Abstract:
This study investigated the effects of static magnetic field-assisted thawing on lamb quality using longissimus dorsi muscles as the experimental material. Following conventional freezing at −18 ℃ for 24 hours, samples were thawed at 4 ℃ in a magnetoelectric coupling thermostatic chamber under static magnetic fields of 0, 1, 2, 3, 4, 5, and 6 mT. A comprehensive analysis was performed to evaluate water-holding capacity, lipid oxidation, total volatile basic nitrogen (TVB-N), moisture distribution, and myofibrillar protein structure.

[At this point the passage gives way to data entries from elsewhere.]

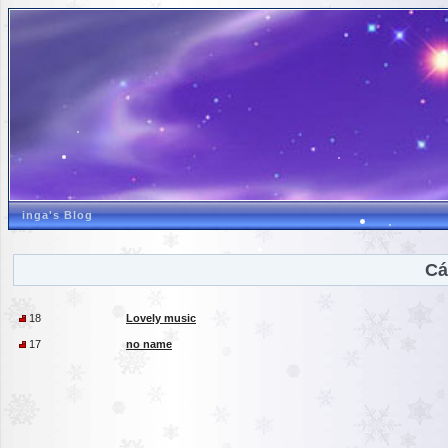
inga's Blog
Cá
18
Lovely music
17
no name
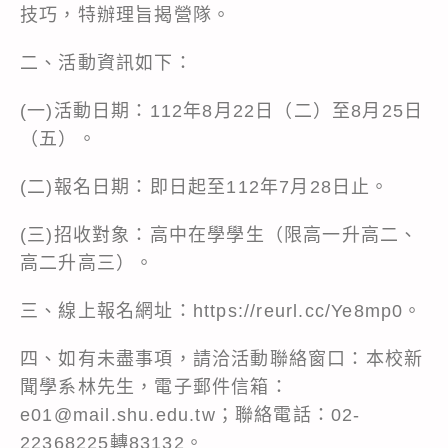
技巧，特辦理旨揭營隊。
二、活動資訊如下：
(一)活動日期：112年8月22日（二）至8月25日
（五）。
(二)報名日期：即日起至112年7月28日止。
(三)招收對象：高中在學學生（限高一升高二、
高二升高三）。
三、線上報名網址：
https://reurl.cc/Ye8mp0
。
四、如有未盡事項，請洽活動聯絡窗口：本校新
聞學系林先生，電子郵件信箱：
e01@mail.shu.edu.tw；聯絡電話：02-
22368225轉83132。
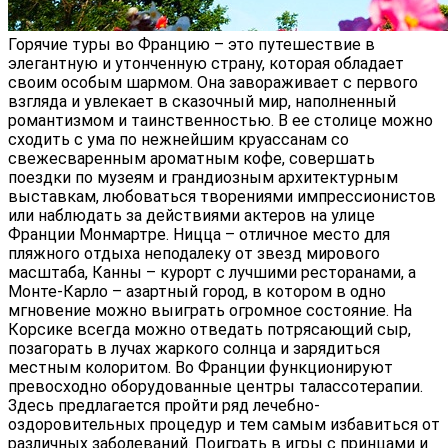
Горячие туры во Францию – это путешествие в
элегантную и утонченную страну, которая обладает
своим особым шармом. Она завораживает с первого
взгляда и увлекает в сказочный мир, наполненный
романтизмом и таинственностью. В ее столице можно
сходить с ума по нежнейшим круассанам со
свежесваренным ароматным кофе, совершать
поездки по музеям и грандиозным архитектурным
выставкам, любоваться творениями импрессионистов
или наблюдать за действиями актеров на улице
Франции Монмартре. Ницца – отличное место для
пляжного отдыха неподалеку от звезд мирового
масштаба, Канны – курорт с лучшими ресторанами, а
Монте-Карло – азартный город, в котором в одно
мгновение можно выиграть огромное состояние. На
Корсике всегда можно отведать потрясающий сыр,
позагорать в лучах жаркого солнца и зарядиться
местным колоритом. Во Франции функционируют
превосходно оборудованные центры талассотерапии.
Здесь предлагается пройти ряд лечебно-
оздоровительных процедур и тем самым избавиться от
различных заболеваний. Поиграть в игры с принцами и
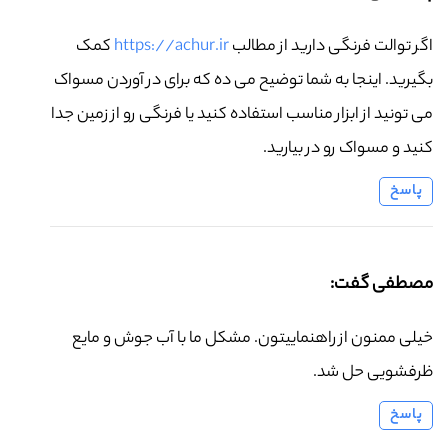
اگر توالت فرنگی دارید از مطالب
https://achur.ir
کمک
بگیرید. اینجا به شما توضیح می ده که برای در آوردن مسواک
می تونید از ابزار مناسب استفاده کنید یا فرنگی رو از زمین جدا
کنید و مسواک رو در بیارید.
پاسخ
مصطفی گفت:
خیلی ممنون از راهنماییتون. مشکل ما با آب جوش و مایع
ظرفشویی حل شد.
پاسخ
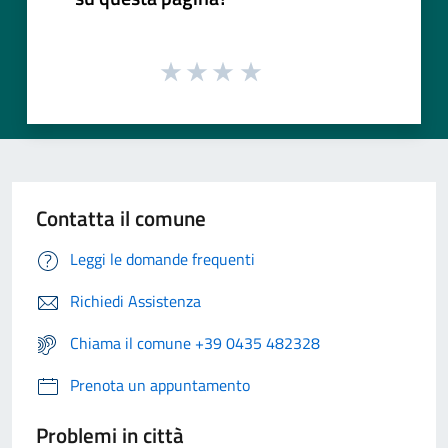
Contatta il comune
Leggi le domande frequenti
Richiedi Assistenza
Chiama il comune +39 0435 482328
Prenota un appuntamento
Problemi in città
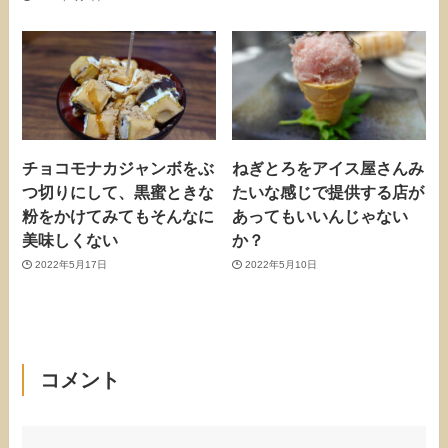
チョコモナカジャンボをぶ
ねぎとろをアイス屋さんみ
つ切りにして、黒蜜ときな
たいな感じで提供する店が
粉をかけてみてもそんなに
あってもいいんじゃない
美味しくない
か？
2022年5月17日
2022年5月10日
コメント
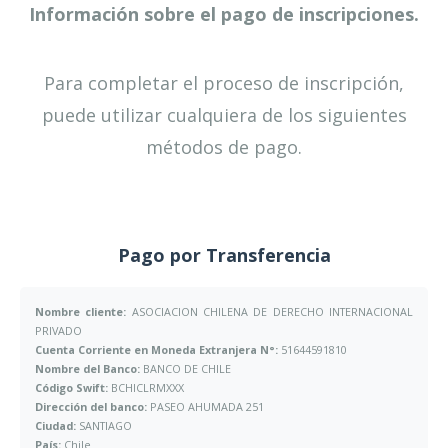
Información sobre el pago de inscripciones.
Para completar el proceso de inscripción,
puede utilizar cualquiera de los siguientes
métodos de pago.
Pago por Transferencia
Nombre cliente:
ASOCIACION CHILENA DE DERECHO INTERNACIONAL
PRIVADO
Cuenta Corriente en Moneda Extranjera N°:
51644591810
Nombre del Banco:
BANCO DE CHILE
Código Swift:
BCHICLRMXXX
Dirección del banco:
PASEO AHUMADA 251
Ciudad:
SANTIAGO
País:
Chile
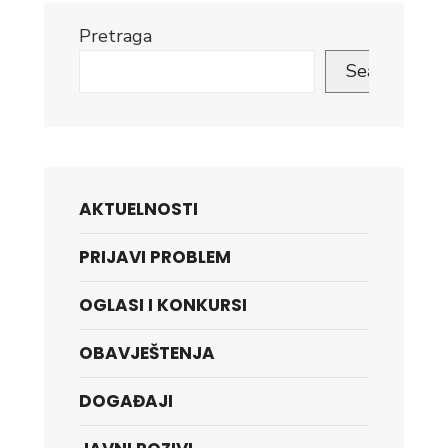
Pretraga
Search
AKTUELNOSTI
PRIJAVI PROBLEM
OGLASI I KONKURSI
OBAVJEŠTENJA
DOGAĐAJI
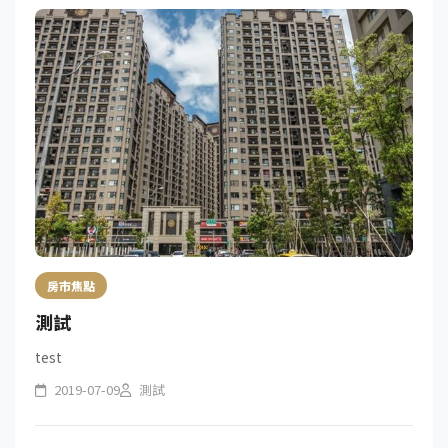
房市焦點
測試
test
2019-07-09
測試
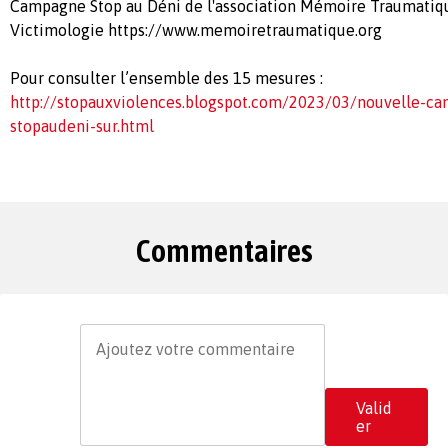
Campagne Stop au Déni de l'association Mémoire Traumatiq
Victimologie https://www.memoiretraumatique.org
Pour consulter l’ensemble des 15 mesures :
http://stopauxviolences.blogspot.com/2023/03/nouvelle-c
stopaudeni-sur.html
Commentaires
Valid
er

The results demonstrated that compared with the 0 mT control, the 2 mT magnetic field treatment significantly reduced thawing time by 28.96% and markedly decreased thawing loss, centrifugation loss, and cooking loss by 55.32%, 20.71%, and 21.55%, respectively (
P<0.05). Analysis via low-field nuclear magnetic resonance and magnetic resonance imaging revealed that the 2 mT static magnetic field treatment effectively inhibited water migration during thawing, which maximized the retention of immobile water and enhanced water-holding capacity. Furthermore, this assisted thawing process significantly reduced thiobarbituric acid (TBARS) and TVB-N (
P<0.05), suggesting effective suppression of lipid oxidation and protein degradation. Finally, the treatment increased the total sulfhydryl content while reducing carbonyl content and surface hydrophobicity of myofibrillar proteins, demonstrating diminished protein oxidation and denaturation. Analysis of the secondary and tertiary structures further indicated that the 2 mT static magnetic field contributed to the stability of the protein structure. In summary, static magnetic field-assisted thawing effectively improved the water-holding capacity of lamb, inhibited lipid and protein oxidation, and stabilized the myofibrillar structure, thus enhancing the overall quality of the thawed product. This study provides a theoretical basis and technical support for the development of new thawing technologies for lamb meat.